# Stencils for Marking Tools



## plazaman (Apr 17, 2005)

Any of you guy have your tools/ladders marked with your company name/logo?


Im thinking about having my ladders marked with my logo



Good or bad idea? 


Any ideas where i can purchase stencils?

Thanks

Rich


----------



## daArch (Jun 8, 2007)

Good idea.

Whether stencils (look professional) or just a swatch of color, they make it easy to identify your equip.

This won't (necessarily) prevent theft, but will make it easy for the slugs to ID your stuff when using equip or loading onto vehicle.

when painting, I just sprayed a unique color on each piece. as a paperhanger with less "stuff" I put my name with "magic marker"

As said above, stencil looks good. Have no idea where to buy. Do a google.


----------



## Celtic (May 23, 2007)

Branding works well....paint can just be painted over.


----------



## jackrabbit5 (Apr 30, 2006)

plazaman said:


> Any of you guy have your tools/ladders marked with your company name/logo?
> 
> 
> Im thinking about having my ladders marked with my logo
> ...


What kind of stencils are you thinking about? If it's just letters and numbers just about any discount or hobby and craft store should have them. I made a stencil of just my last name with 2 or 3 inch high letters that I use to mark my ladders, planks or other equipment that has a large enough flat area. For other stuff I ordered some self adhereing tags from NEBS. They're about 1" x 2 1/2" with a brushed metallic look but I think they're made out of mylar or something. It's easy to just peel one off and stick it to a clean surface and they're supposed to be weather resistant as well.


----------



## MarvinWilleyJr (Sep 26, 2006)

Celtic said:


> Branding works well....paint can just be painted over.


 
.....engravers work well too.


----------



## Celtic (May 23, 2007)

MarvinWilleyJr said:


> .....engravers work well too.


Yup....but how do they work on wood ladders


----------



## [email protected] (May 25, 2007)

Celtic said:


> Yup....but how do they work on wood ladders


I'm thinking of the ol' Woodburning Art set I had as a kid! That tool would serve the purpose I think! :thumbsup:


----------



## jackrabbit5 (Apr 30, 2006)

Celtic said:


> Yup....but how do they work on wood ladders


Does anyone use wood ladders anymore? :blink: Not me, except in the rare situation where all my other ladders are tied up elsewhere.


----------



## Celtic (May 23, 2007)

jackrabbit5 said:


> Does anyone use wood ladders anymore? :blink: Not me, except in the rare situation where all my other ladders are tied up elsewhere.

-=-=-=-=-

• _Set tasks_
• A. Name every method for marking tools or ladders that the forum thread on marking tools proposes or describes.
• B. Carry on the forum thread about marking tools from the point where it stops.

-=-=-=-=-

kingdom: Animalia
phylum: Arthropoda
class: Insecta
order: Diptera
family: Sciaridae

-=-=-=-=-

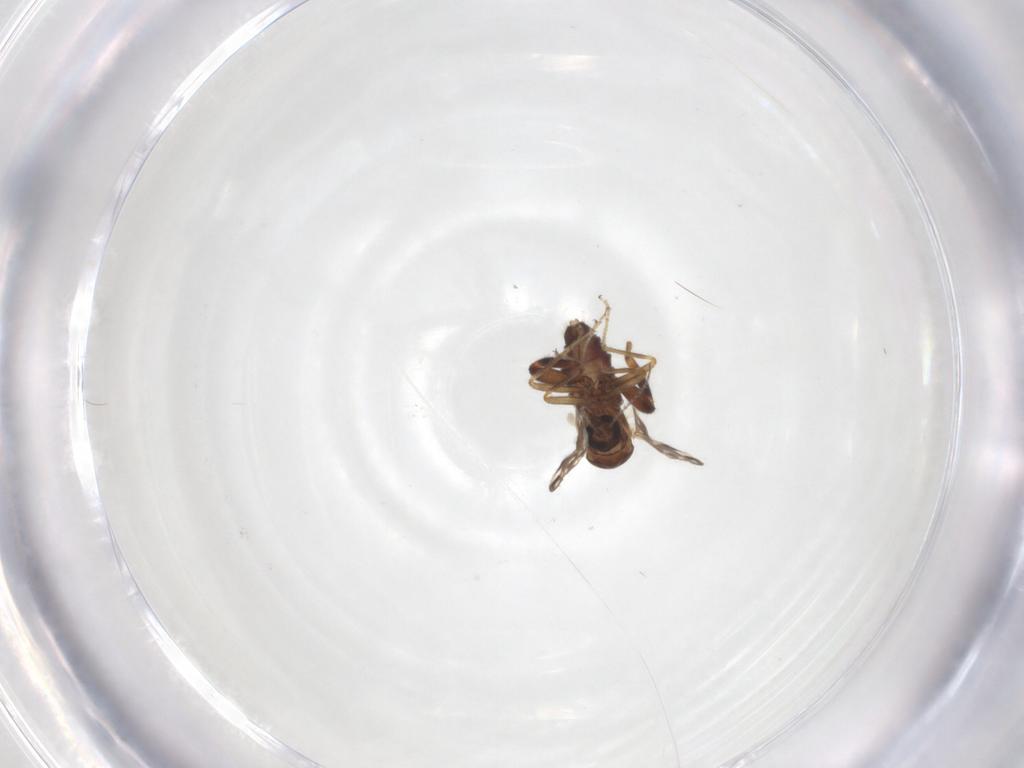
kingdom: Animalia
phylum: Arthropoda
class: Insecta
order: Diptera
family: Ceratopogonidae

-=-=-=-=-

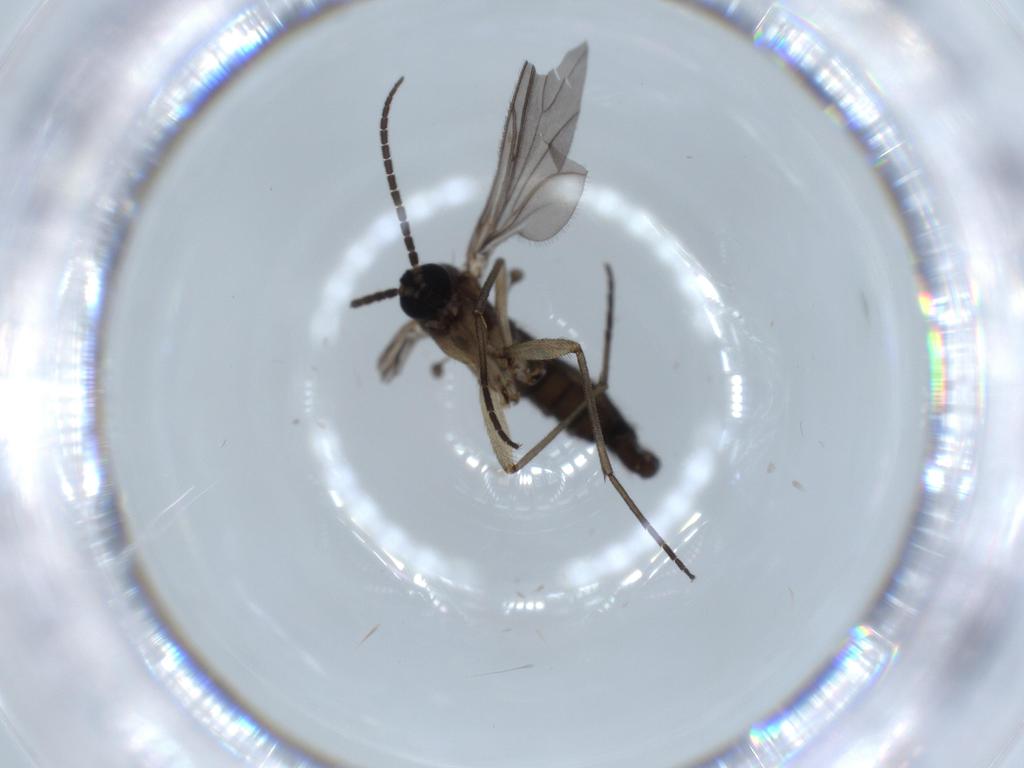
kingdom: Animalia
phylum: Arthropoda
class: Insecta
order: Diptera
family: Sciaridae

-=-=-=-=-

• _Per-task answers_
• A.
- Stencils
- Spraying a unique color (a swatch of color) on each piece
- Writing a name with a magic marker
- Branding
- Self-adhesive tags ordered from NEBS
- Engravers
- A woodburning tool, like the one from a childhood woodburning art set

• B.
Electricians pretty much have 2 choices...wood or fiberglass 

I actually prefer wood (although a bit heavier) to fiberglass....the fiberglass ladders tend to dig into a shoulder


----------



## Mike Finley (Apr 28, 2004)

We engrave all our tools with a RMB. I had no idea how many damn electricians and plumbers would copy us and buy the same drills we use.:laughing:

I like to engrave everything, even batteries and hand tools. 

I was told that it's one of the only ways you can get your tools back too if they get stolen and the cops find them, they will ask you to give them the serial numbers or prove they are yours. I figure if I can tell them to open up the Dewalt radio charger and there will be an RMB on the inside cover they should believe it's mine.


----------



## liltrainerboy (Nov 16, 2006)

mayb im just a youngster but i havent ever used a wood ladder on a lob.. do they even sell them any more?


----------



## daArch (Jun 8, 2007)

liltrainerboy said:


> mayb im just a youngster but i havent ever used a wood ladder on a lob.. do they even sell them any more?



GOSH Yes !

Not sure if extensions are anymore, but go to the Werner site and you'll see stubbies, steps, and attic stairs still in wood.

Last year I finally retired my four foot wooden step after about 35 years (maybe only 32). When cutting in while standing on the third step, it just "flexed" too much. Got me a nice fiberglass Werner. Love it. 

Now back to marking equip. We used to spray "company color" on ALL tools, even scrapers and small hand tools. makes for quick ID. If you believe theft is a possibility, get a Dremel Tool and also etch your name in some place not easily seen (one can always sand off engraving - put it some place the low-life won't find easily)

If someone is hell bent on stealing a tool, he will. As the old saying goes, "A lock is only for the honest man, a thief will break it"


----------



## Da Vinci (Jun 24, 2007)

We immediately take a Sharpie and put company name in about 3 places on our ladders- it's quick and cheap. If it gets faded, we re-mark it. 

If you want fancy, buy some acetate plastic film or overhead transparency film. Lay it over a sketch of your logo and cut out a custom stencil. Get a small can of spray adhesive and spray a light coat to the underside- adhere it to your ladder and spray a quick coat of whatever color you want. 

Won't prevent theft, but will keep it down...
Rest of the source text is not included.